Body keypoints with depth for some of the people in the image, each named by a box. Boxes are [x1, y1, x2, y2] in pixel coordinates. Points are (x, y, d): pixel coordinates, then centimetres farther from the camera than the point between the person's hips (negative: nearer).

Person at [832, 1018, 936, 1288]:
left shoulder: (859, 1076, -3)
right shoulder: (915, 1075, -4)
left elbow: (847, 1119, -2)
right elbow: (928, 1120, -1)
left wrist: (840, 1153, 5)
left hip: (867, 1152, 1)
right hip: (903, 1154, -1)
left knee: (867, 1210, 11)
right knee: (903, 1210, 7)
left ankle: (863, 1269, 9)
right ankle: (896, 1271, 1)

########################################

- [Task details]
Render the entries above as a Markdown table with the columns Row and Line, numbering each line in order and omitting blank lines.

- [Output for this task]
| Row | Line |
|---|---|
| 1 | Body keypoints with depth for some of the people in the image, each named by a box. Boxes are [x1, y1, x2, y2] in pixel coordinates. Points are (x, y, d): pixel coordinates, then centimetres farther from the camera than the point between the person's hips (negative: nearer). |
| 2 | Person at [832, 1018, 936, 1288]: |
| 3 | left shoulder: (859, 1076, -3) |
| 4 | right shoulder: (915, 1075, -4) |
| 5 | left elbow: (847, 1119, -2) |
| 6 | right elbow: (928, 1120, -1) |
| 7 | left wrist: (840, 1153, 5) |
| 8 | left hip: (867, 1152, 1) |
| 9 | right hip: (903, 1154, -1) |
| 10 | left knee: (867, 1210, 11) |
| 11 | right knee: (903, 1210, 7) |
| 12 | left ankle: (863, 1269, 9) |
| 13 | right ankle: (896, 1271, 1) |